If you must use regex then this could be an option:
import re
pattern1 = re.compile(r"<word>.*?'NOUN'</pos>",re.MULTILINE | re.DOTALL)
pattern2 = re.compile(r"'NOUN'</pos>(.*)$", re.MULTILINE |re.DOTALL)

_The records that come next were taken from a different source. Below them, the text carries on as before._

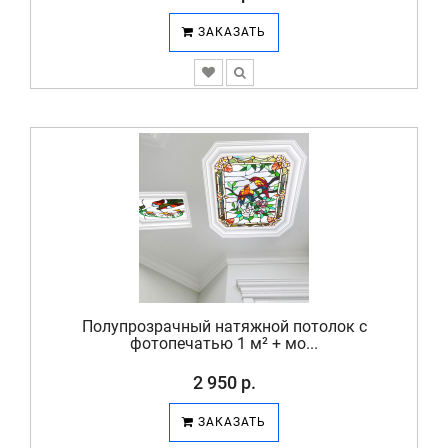
ЗАКАЗАТЬ
Полупрозрачный натяжной потолок с
фотопечатью 1 м² + мо...
2 950 р.
ЗАКАЗАТЬ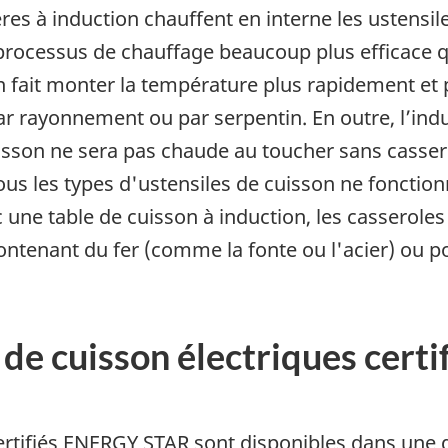
ères à induction chauffent en interne les ustensile
processus de chauffage beaucoup plus efficace q
on fait monter la température plus rapidement et 
r rayonnement ou par serpentin. En outre, l’indu
uisson ne sera pas chaude au toucher sans casser
s les types d'ustensiles de cuisson ne fonctionn
 une table de cuisson à induction, les casseroles
ntenant du fer (comme la fonte ou l'acier) ou 
 de cuisson électriques cer
ertifiés ENERGY STAR sont disponibles dans une gra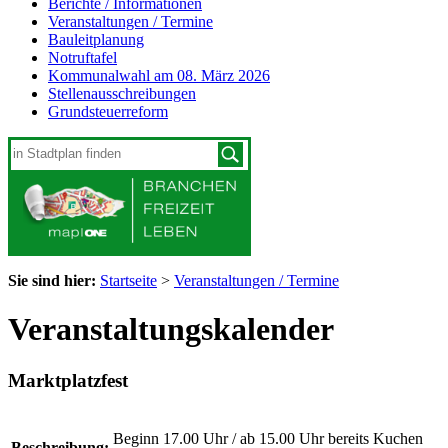
Berichte / Informationen
Veranstaltungen / Termine
Bauleitplanung
Notruftafel
Kommunalwahl am 08. März 2026
Stellenausschreibungen
Grundsteuerreform
Sie sind hier:
Startseite
>
Veranstaltungen / Termine
Veranstaltungskalender
Marktplatzfest
Beginn 17.00 Uhr / ab 15.00 Uhr bereits Kuchen
Beschreibung: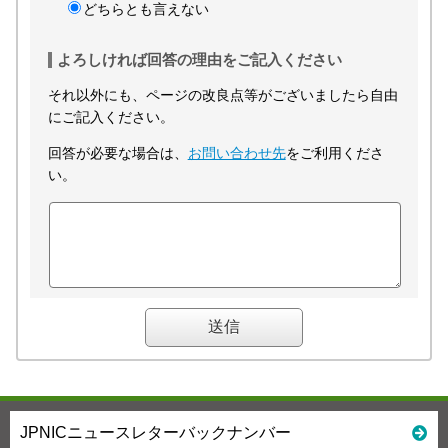
どちらとも言えない
よろしければ回答の理由をご記入ください
それ以外にも、ページの改良点等がございましたら自由
にご記入ください。
回答が必要な場合は、
お問い合わせ先
をご利用くださ
い。
JPNICニュースレターバックナンバー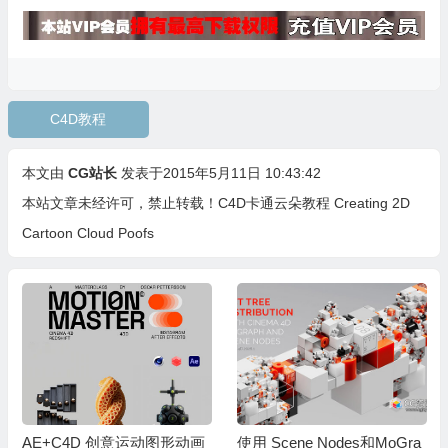
C4D教程
本文由
CG站长
发表于2015年5月11日 10:43:42
本站文章未经许可，禁止转载！
C4D卡通云朵教程 Creating 2D
Cartoon Cloud Poofs
AE+C4D 创意运动图形动画
使用 Scene Nodes和MoGra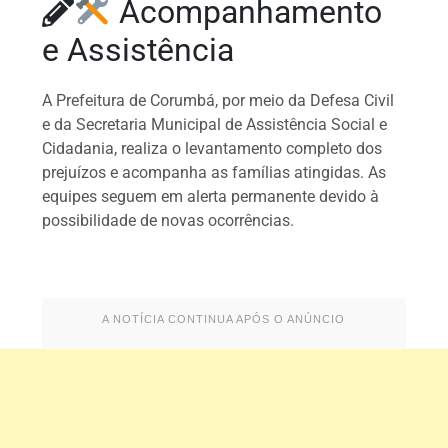
Acompanhamento
e Assistência
A Prefeitura de Corumbá, por meio da Defesa Civil
e da Secretaria Municipal de Assistência Social e
Cidadania, realiza o levantamento completo dos
prejuízos e acompanha as famílias atingidas. As
equipes seguem em alerta permanente devido à
possibilidade de novas ocorrências.
A NOTÍCIA CONTINUA APÓS O ANÚNCIO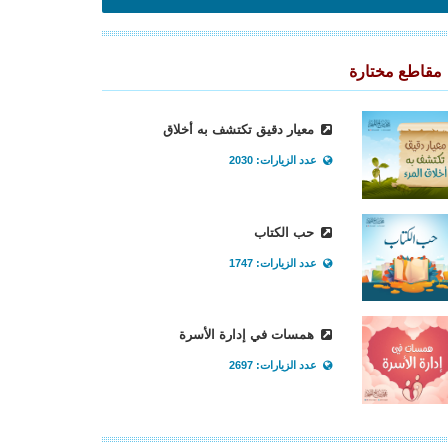
مقاطع مختارة
معيار دقيق تكتشف به أخلاق
عدد الزيارات: 2030
حب الكتاب
عدد الزيارات: 1747
همسات في إدارة الأسرة
عدد الزيارات: 2697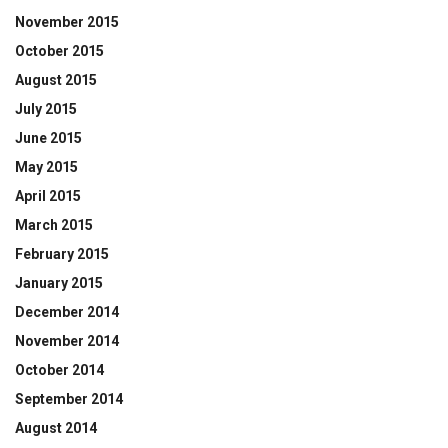
November 2015
October 2015
August 2015
July 2015
June 2015
May 2015
April 2015
March 2015
February 2015
January 2015
December 2014
November 2014
October 2014
September 2014
August 2014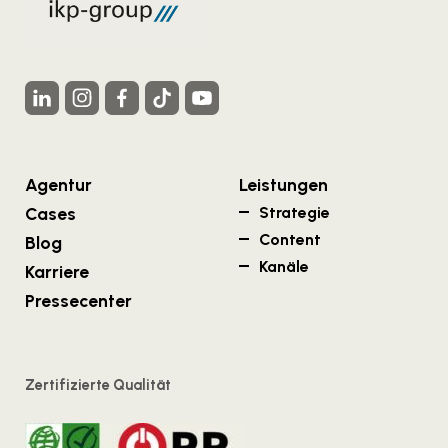
Agentur
Leistungen
Cases
Strategie
Content
Blog
Kanäle
Karriere
Pressecenter
Zertifizierte Qualität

reobj = pattern1.search(texttag)
text = "<chap1>\n<head>"
text += reobj.group() + "\n</head>\n"
text += pattern2.findall(texttag)[0]
text += "\n</chap>\n"
print(text)
Dumas_XML.write(text)
output:
<chap1>
<head><word>'CHAP'</word><pos> 'ADJ'</pos>
<word>'.'</word><pos> 'PUNCT'</pos>
<word>'Ier'</word><pos> 'NOUN'</pos>
</head>
<word>'\n'</word><pos> 'SPACE'</pos>
<word>' '</word><pos> 'SPACE'</pos>
<word>'Marseille'</word><pos> 'PROPN'</pos>
<word>'.'</word><pos> 'PUNCT'</pos>
<word>'L’'</word><pos> 'PROPN'</pos>
<word>'arrivée'</word><pos> 'NOUN'</pos>
<word>'\n'</word><pos> 'SPACE'</pos>
<word>'\n'</word><pos> 'SPACE'</pos>
<word>' '</word><pos> 'SPACE'</pos>
<word>'Le'</word><pos> 'DET'</pos>
<word>'24'</word><pos> 'NUM'</pos>
<word>'février'</word><pos> 'NOUN'</pos>
<word>'1815'</word><pos> 'NUM'</pos>
</chap>
Is that close to what you are looking for?